Following a growing trend in the exchange world, the Minneapolis Grain Exchange (MGEX) announced that it would close its trading pits and transition to fully electronic trading beginning Dec. 19. To help facilitate the transition, MGEX will offer a fee waiver program for floor traders who trade for their own account and introduce a liquidity provider program and market maker program. Exchange fees for electronic trading permit holders will be waived through Jan. 31, 2009.
“While we regret to see the end of open outcry trading, the new fee programs provide an opportunity for global growth in our Hard Red Spring Wheat contract,” said MGEX Board Chairman Scott Cordes in a statement.
“I can’t see how this will affect spring wheat prices or the functioning of the market in any appreciable way” says Elaine Kub, analyst at DTN. “There are few enough commercial players in spring wheat as it is that the loss of a pit where information can be shared person-to-person isn’t such a disaster.

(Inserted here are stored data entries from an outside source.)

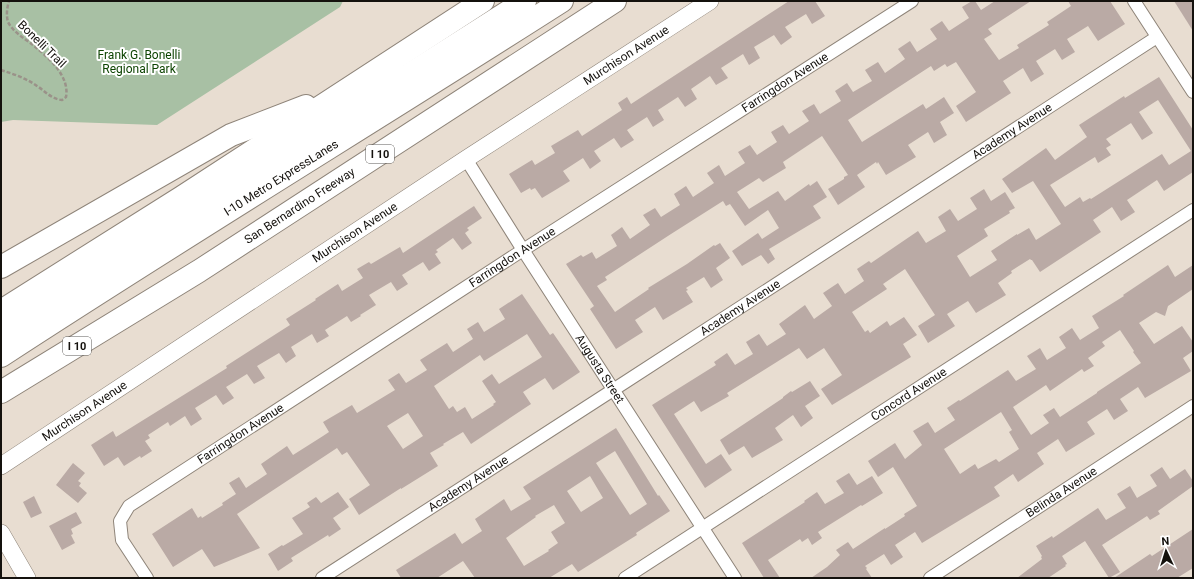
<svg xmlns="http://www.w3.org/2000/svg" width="1194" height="579" font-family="Roboto,sans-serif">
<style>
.green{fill:#a8c0a4}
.building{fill:#baaaa5;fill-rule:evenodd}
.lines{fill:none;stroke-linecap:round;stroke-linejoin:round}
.street-casing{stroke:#8e8479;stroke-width:14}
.secondary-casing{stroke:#8e8479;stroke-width:18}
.highway-casing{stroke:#8e8479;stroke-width:24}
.path{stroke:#9a9289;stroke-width:2.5;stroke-dasharray:4 2;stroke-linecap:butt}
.street{stroke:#fff;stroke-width:12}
.secondary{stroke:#fff;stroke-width:17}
.highway{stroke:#fff;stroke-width:22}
.labels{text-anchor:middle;stroke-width:4;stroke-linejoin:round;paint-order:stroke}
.shield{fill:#fff;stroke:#5a5856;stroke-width:1}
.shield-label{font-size:11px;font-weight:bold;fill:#14110d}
.street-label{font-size:12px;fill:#14110d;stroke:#fff}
.park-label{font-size:12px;fill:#0d4402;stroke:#fff}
</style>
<rect width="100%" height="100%" fill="#e8ddd1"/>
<polygon class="green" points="1,1 343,1 340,7 157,125 13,120 1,122"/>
<g class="building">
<polygon points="789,1 815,1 825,16 812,24 806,14 785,27 792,37 781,45 774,35 754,47 760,58 749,65 743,54 721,68 728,78 716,85 710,76 691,89 697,99 685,107 678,97 658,110 664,120 653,127 647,117 627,130 634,140 621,148 614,138 594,151 601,161 590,169 583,158 563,171 570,181 557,189 542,198 535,188 531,190 530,188 521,193 509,174 532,160 535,165 555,153 551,146 578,130 582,136 622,110 618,103 627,97 631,104"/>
<polygon points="972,1 975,1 981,10 995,1 1031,1 988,29 992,34 984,39 999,60 1019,48 1017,45 1049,25 1047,22 1071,6 1068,1 1110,1 1125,24 1098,41 1088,26 1067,39 1075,52 1062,60 1055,49 1036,61 1044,74 1031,82 1023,68 1003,81 1011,93 966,122 956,106 976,92 956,62 947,67 945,64 934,71 931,66 848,120 862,142 923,104 926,109 944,97 954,113 940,122 947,135 934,143 928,132 908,145 916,157 886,175 878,162 877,164 876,162 857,175 865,187 838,205 828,189 844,179 844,177 848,175 822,136 783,162 786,168 763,182 759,178 737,192 749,209 778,191 785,201 809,184 810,186 817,181 827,197 813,206 821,218 769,249 775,259 768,264 761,255 742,266 732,251 758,233 762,239 779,228 768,210 745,226 730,204 726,206 723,201 671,234 605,277 607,280 597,286 615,312 649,289 648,288 687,264 714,245 715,246 720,243 730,258 716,268 723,280 711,288 704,277 686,288 688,290 686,291 693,302 663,320 655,307 635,320 643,332 616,349 590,309 594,306 566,264 581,255 583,257 592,252 596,259 617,246 611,235 622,227 630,239 650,225 643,215 655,208 661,217 680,205 674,194 686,186 693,197 714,183 707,173 719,165 725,176 745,163 738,152 750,145 757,155 777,142 771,132 783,125 789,134 809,121 802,111 814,104 820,114 841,101 835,91 847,83 853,92 872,81 865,70 878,62 885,73 905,59 898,49 910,41 917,52 937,39 930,29 942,21 949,31 969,18 962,7"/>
<polygon points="1174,1 1193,1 1193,31"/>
<path d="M 1159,77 L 1193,130 L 1193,172 L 1164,191 L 1157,180 L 1127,200 L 1135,212 L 1121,221 L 1112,207 L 1093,220 L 1101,232 L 1040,272 L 1032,260 L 1031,260 L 1030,259 L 1011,271 L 1012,273 L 998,283 L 1006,295 L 976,313 L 968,301 L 947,314 L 955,326 L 928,343 L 918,326 L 935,315 L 905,269 L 883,284 L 887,289 L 852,312 L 865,332 L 868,330 L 870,333 L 887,321 L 890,326 L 904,317 L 917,335 L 903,344 L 911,357 L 832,405 L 821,389 L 842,375 L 824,348 L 807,359 L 799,348 L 727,393 L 729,396 L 701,412 L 694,401 L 674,414 L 706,464 L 721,454 L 732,470 L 705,488 L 652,405 L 716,365 L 714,362 L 727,353 L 735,365 L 753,354 L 746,342 L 759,334 L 767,346 L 786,334 L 779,324 L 805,305 L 814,319 L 832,306 L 823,293 L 838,283 L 845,294 L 864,281 L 857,269 L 869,261 L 871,263 L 918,231 L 926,243 L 946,231 L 938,217 L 950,209 L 958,221 L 977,209 L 970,198 L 984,189 L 991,201 L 1005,192 L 1015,208 L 1009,211 L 1010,213 L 984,229 L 988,236 L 957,256 L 970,277 L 997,260 L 991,251 L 1017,234 L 1017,235 L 1029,228 L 1036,240 L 1061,224 L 1033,181 L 1012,193 L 1002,179 L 1046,148 L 1055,160 L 1087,137 L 1079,125 L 1124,96 L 1125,98 ZM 1158,100 L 1191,151 L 1169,165 L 1162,154 L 1091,199 L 1090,198 L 1083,202 L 1080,197 L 1065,207 L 1050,185 L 1095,157 L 1098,163 L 1111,155 L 1106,148 L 1111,145 L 1106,139 L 1131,123 L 1142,140 L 1153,133 L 1139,112 Z"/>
<polygon points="474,206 482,218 467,228 469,230 465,233 472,243 462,250 453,238 436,250 438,252 435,254 441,263 429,271 423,262 402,275 408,284 397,291 391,282 369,295 376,305 360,315 361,316 351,322 347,316 325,330 329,336 317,343 312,334 291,347 296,356 286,363 279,353 257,366 265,378 254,384 247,374 226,387 234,398 223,405 216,395 195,408 202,419 191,426 185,416 170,426 168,422 148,435 150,438 145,441 152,451 141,458 140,456 124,466 118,457 104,466 91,445 113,431 116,437 227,368 226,366 290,325 286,319 316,300 315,299 338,284 342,291 363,278 357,269 369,262 371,264 400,247 403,253"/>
<path d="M 1168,265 L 1175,277 L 1193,265 L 1193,289 L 1168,306 L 1165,316 L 1156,312 L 1139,323 L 1154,344 L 1182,326 L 1193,342 L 1193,351 L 1183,358 L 1191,371 L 1145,398 L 1138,387 L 1120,399 L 1128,411 L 1114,420 L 1107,409 L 1087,422 L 1095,434 L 1066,452 L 1058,439 L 1037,453 L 1044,464 L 1018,482 L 1013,474 L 994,487 L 1000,496 L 922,543 L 915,532 L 895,545 L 903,557 L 891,565 L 884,554 L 865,566 L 867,568 L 866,569 L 872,578 L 811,578 L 827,567 L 840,555 L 836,550 L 848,542 L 853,549 L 885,528 L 885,529 L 905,516 L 904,514 L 917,506 L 893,467 L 878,477 L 868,461 L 895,443 L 905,459 L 922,445 L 913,431 L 928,422 L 935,433 L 955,420 L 947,408 L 959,400 L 960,401 L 1008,370 L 1016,381 L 1036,369 L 1027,356 L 1040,348 L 1047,360 L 1066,348 L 1059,337 L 1072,328 L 1080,340 L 1099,328 L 1092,316 L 1124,296 L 1123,295 ZM 1120,330 L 1134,351 L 1133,352 L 1141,363 L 1097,392 L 1097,393 L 1060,417 L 1054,408 L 1043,415 L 1049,423 L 1031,435 L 1013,407 L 1046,385 L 1050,391 L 1082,369 L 1084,372 L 1094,366 L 1088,358 L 1105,346 L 1102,342 ZM 1001,412 L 1012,430 L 1009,432 L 1019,449 L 999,462 L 996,459 L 978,469 L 975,464 L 960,474 L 944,449 Z"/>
<path d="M 522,294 L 550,335 L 553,333 L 580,372 L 553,390 L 545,378 L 523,392 L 531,404 L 471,444 L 463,432 L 443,444 L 444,445 L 430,453 L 438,466 L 401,489 L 401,488 L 359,515 L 349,499 L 370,485 L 347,452 L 342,455 L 337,448 L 237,514 L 260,548 L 214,567 L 202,549 L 173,567 L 152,534 L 192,508 L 198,518 L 201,516 L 202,518 L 223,505 L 222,503 L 236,494 L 229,483 L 239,477 L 246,488 L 267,474 L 261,464 L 287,446 L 293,455 L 323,436 L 329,432 L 323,422 L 352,405 L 357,413 L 395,390 L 388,380 L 399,373 L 406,383 L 427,370 L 420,360 L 447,343 L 453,352 L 473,339 L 467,329 L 478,322 L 484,332 L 505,319 L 499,309 ZM 527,334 L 542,357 L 499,384 L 492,374 L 482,381 L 496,402 L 493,404 L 494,405 L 472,419 L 465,407 L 457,412 L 453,406 L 449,409 L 434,386 L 480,355 L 484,361 ZM 408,413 L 423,436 L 403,449 L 387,426 Z"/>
<polygon points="810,381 820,396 805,406 813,418 801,427 793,415 775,428 783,440 752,458 744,446 729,455 720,440 783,398 783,397 791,391 792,392"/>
<path d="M 616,428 L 658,496 L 659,495 L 670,511 L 636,533 L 637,535 L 578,572 L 572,564 L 549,578 L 475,578 L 463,561 L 437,578 L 401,578 L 396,570 L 455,533 L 462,544 L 482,531 L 475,519 L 504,499 L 511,511 L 531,499 L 523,487 ZM 615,451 L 647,504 L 630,515 L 596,463 ZM 590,476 L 603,498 L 581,512 L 567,491 ZM 554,505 L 565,523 L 551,532 L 558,543 L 548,550 L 549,551 L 524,566 L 506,538 L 536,517 L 535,516 Z"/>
<polygon points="73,463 85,473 78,481 81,483 79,486 87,493 78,503 56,485"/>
<polygon points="1162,467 1170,479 1185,469 1193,481 1193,486 1158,511 1160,514 1150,520 1147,516 1102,545 1120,572 1109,578 1085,541 1062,556 1067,564 1065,565 1066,566 1048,578 1017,578 1042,559 1041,557 1042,556 1036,546 1052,536 1053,538 1098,508 1106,520 1126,508 1117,494 1130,486 1137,498 1157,486 1150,475"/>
<polygon points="849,473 857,485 872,476 883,493 862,506 861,505 818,532 822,538 812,545 808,538 802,542 800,539 768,560 780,578 764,578 742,543 805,502 804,501 817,492 825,504 844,493 836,481"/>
<polygon points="338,492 349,507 333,518 341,529 329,537 328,535 291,558 293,561 278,571 268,554 282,545 283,546 303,534 292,518 310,507 307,503 316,497 321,503"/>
<polygon points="34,496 42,513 31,518 23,502"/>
<polygon points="76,512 82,523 71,529 73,534 71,535 75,543 62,550 49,526"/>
<polygon points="1193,529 1193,568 1177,578 1114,578 1150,554 1152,556"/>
</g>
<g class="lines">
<defs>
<g id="street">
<polyline points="1134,1 1193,92"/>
<path id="s1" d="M 466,159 L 523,250 L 735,578"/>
<path id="s2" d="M 147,578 L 122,540 L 120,521 L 129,506 L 523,250 L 912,1"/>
<path id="s3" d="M 322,578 L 613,390 L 1157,37"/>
<path id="s4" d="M 625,578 L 1193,210"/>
<path id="s5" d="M 930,578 L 1193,406"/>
</g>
<g id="secondary">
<path id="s6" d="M 1,466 L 466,159 L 710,1"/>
<polyline points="1,533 27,578"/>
</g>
<g id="highway">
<polyline points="1,267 231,135 306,106"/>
<polyline points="1,311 182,197 483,1"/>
<polyline points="1,333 525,1"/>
<path id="s7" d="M 1,356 C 186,235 376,120 562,1"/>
<path id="s8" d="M 1,392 L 199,271 L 615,1"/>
</g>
</defs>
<use href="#street" class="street-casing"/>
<use href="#secondary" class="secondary-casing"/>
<use href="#highway" class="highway-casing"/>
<path class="path" d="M 1,70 C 13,74 26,78 37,86 C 45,91 51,99 62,100 L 66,97 C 70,76 48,57 33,45 C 25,39 13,32 8,22 C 6,15 7,8 9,1"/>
<use href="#street" class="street"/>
<use href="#secondary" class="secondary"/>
<use href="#highway" class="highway"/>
</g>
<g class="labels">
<g class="shield">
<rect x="366" y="145" width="28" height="18" rx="3"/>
<rect x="63" y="337" width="28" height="18" rx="3"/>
</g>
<g class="shield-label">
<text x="380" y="158">I 10</text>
<text x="77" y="350">I 10</text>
</g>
<g class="street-label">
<text transform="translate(42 44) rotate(44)" y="4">Bonelli Trail</text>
<text dy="4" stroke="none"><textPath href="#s6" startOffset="748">Murchison Avenue</textPath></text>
<text dy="4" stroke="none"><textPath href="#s2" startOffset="863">Farringdon Avenue</textPath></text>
<text dy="4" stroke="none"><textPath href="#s3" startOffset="822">Academy Avenue</textPath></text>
<text dy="4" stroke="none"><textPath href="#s7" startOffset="332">I-10 Metro ExpressLanes</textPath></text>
<text dy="4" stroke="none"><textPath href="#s8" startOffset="352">San Bernardino Freeway</textPath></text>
<text dy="4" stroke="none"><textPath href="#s6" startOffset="424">Murchison Avenue</textPath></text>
<text dy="4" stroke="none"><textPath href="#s2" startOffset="539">Farringdon Avenue</textPath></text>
<text dy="4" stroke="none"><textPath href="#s3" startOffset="498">Academy Avenue</textPath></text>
<text dy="4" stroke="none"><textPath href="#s1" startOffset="249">Augusta Street</textPath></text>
<text dy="4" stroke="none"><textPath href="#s4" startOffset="338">Concord Avenue</textPath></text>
<text dy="4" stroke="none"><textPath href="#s6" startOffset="100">Murchison Avenue</textPath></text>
<text dy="4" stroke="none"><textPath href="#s2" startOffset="215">Farringdon Avenue</textPath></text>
<text dy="4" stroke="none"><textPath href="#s3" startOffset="174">Academy Avenue</textPath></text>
<text dy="4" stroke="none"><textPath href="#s5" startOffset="157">Belinda Avenue</textPath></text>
</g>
<g class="park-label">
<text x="139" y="59">Frank G. Bonelli<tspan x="139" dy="14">Regional Park</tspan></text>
</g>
</g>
<rect width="1194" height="579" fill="none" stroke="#14110d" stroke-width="4"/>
<g transform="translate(1166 551) rotate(356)" stroke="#ffffff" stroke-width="3" paint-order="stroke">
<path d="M0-3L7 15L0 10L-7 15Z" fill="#14110d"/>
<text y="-6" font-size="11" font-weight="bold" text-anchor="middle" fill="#14110d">N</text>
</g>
</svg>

They can still pass that information along without a physical location,” she says.
Andy Nybo, senior analyst at Tabb Group, expects MGEX’s move to electronic trading to attract a broader user base over time, since he says smaller firms like MGEX that trade futures and options on grains tend to attract specialized customers that use these products for hedging, inventory and price management purposes, and electronic trading allows for easier access.
In February, ICE Futures U.S. also shut down its trading floor to make way for all-electronic trading. Earlier this year, in a move expected to extend open outcry trading in Chicago, CME Group combined its trading floors at the Chicago Board of Trade building.

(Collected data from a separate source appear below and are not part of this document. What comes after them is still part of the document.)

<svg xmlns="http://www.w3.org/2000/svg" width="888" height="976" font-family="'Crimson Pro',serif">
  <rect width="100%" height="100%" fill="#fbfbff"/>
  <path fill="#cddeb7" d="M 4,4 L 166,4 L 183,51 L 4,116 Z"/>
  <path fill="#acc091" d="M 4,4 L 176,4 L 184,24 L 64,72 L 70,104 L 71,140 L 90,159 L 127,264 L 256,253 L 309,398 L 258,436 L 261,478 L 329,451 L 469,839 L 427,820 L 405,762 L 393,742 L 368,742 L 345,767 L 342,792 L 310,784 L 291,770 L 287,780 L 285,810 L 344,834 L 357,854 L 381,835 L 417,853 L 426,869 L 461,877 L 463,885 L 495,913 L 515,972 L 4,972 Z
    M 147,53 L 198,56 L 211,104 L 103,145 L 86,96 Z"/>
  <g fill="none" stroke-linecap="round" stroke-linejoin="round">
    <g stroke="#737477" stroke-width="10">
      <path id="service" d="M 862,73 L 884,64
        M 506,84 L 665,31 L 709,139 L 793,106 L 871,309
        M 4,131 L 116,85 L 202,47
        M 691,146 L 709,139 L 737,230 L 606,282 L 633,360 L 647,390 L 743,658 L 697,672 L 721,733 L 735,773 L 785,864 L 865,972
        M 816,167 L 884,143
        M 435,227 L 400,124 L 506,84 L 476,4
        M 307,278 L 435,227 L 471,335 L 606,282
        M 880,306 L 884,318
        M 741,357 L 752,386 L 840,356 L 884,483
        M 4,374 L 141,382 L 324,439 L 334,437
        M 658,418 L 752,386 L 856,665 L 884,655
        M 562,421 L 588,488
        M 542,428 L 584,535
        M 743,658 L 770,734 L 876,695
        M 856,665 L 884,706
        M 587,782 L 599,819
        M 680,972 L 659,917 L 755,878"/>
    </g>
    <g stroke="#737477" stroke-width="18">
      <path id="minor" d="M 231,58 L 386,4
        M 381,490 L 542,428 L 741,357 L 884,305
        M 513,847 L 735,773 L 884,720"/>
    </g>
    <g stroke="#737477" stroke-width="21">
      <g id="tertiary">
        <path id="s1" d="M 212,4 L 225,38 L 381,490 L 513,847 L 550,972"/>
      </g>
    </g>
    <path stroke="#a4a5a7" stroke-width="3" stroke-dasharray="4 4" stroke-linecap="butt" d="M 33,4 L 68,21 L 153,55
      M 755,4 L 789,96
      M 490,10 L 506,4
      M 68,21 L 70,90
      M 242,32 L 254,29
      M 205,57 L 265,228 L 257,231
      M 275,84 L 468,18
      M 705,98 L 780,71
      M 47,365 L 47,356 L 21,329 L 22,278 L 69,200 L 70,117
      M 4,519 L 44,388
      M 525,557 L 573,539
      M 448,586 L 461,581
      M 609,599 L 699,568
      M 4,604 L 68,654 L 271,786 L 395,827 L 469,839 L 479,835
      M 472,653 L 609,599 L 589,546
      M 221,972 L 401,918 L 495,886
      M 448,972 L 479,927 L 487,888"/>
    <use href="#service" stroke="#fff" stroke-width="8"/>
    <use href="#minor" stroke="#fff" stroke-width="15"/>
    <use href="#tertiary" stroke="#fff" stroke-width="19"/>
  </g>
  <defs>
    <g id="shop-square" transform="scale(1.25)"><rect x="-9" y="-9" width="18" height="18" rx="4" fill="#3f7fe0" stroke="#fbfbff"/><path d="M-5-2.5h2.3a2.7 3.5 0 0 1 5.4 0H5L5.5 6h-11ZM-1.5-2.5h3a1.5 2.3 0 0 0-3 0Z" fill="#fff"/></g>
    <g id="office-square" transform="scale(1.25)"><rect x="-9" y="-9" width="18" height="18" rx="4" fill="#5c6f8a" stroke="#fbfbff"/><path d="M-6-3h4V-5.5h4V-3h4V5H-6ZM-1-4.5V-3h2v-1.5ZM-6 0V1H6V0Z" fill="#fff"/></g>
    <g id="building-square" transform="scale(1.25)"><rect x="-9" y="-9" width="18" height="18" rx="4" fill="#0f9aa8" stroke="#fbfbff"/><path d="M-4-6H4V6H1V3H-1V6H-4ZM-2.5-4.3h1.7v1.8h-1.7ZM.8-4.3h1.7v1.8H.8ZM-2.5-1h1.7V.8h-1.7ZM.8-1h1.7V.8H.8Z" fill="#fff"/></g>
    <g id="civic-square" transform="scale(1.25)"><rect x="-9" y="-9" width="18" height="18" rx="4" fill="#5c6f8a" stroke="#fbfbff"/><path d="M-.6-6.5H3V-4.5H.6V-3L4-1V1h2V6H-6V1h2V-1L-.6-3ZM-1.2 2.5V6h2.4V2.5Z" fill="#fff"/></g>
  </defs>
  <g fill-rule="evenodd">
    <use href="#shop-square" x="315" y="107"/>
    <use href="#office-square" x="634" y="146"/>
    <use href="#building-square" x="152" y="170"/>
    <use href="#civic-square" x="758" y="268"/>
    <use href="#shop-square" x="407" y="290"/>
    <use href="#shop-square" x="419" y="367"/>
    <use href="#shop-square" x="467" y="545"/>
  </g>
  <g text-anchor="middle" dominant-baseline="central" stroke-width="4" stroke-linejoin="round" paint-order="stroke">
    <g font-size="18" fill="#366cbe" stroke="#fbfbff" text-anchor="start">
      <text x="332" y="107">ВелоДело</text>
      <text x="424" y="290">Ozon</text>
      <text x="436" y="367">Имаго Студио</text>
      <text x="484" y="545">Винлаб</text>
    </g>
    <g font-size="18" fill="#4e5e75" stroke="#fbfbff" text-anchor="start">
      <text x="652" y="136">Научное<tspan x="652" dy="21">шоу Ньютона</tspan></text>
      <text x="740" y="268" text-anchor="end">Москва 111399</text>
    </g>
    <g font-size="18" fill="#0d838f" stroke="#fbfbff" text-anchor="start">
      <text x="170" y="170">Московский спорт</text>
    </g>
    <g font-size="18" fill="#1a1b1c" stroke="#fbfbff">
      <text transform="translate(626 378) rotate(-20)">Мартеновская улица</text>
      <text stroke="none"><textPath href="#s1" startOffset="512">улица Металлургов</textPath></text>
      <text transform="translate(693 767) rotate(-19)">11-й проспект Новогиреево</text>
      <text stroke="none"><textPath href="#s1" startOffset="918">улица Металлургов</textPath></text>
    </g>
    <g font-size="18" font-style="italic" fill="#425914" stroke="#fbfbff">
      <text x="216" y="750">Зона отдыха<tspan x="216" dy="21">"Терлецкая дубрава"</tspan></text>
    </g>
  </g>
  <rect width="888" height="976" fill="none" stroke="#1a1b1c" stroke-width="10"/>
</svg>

“What does this foreshadow for the Chicago pits? Probably not much. Minneapolis has about one tenth of the open interest in wheat futures that Chicago does, so while this move on MGEX’s part is motivated by efficiency, Chicago may always have the economy of scale to keep a pit in place. There’s the chance of some unforeseen problems arising and reinforcing Chicago’s belief in the necessity of a pit,” Kub says.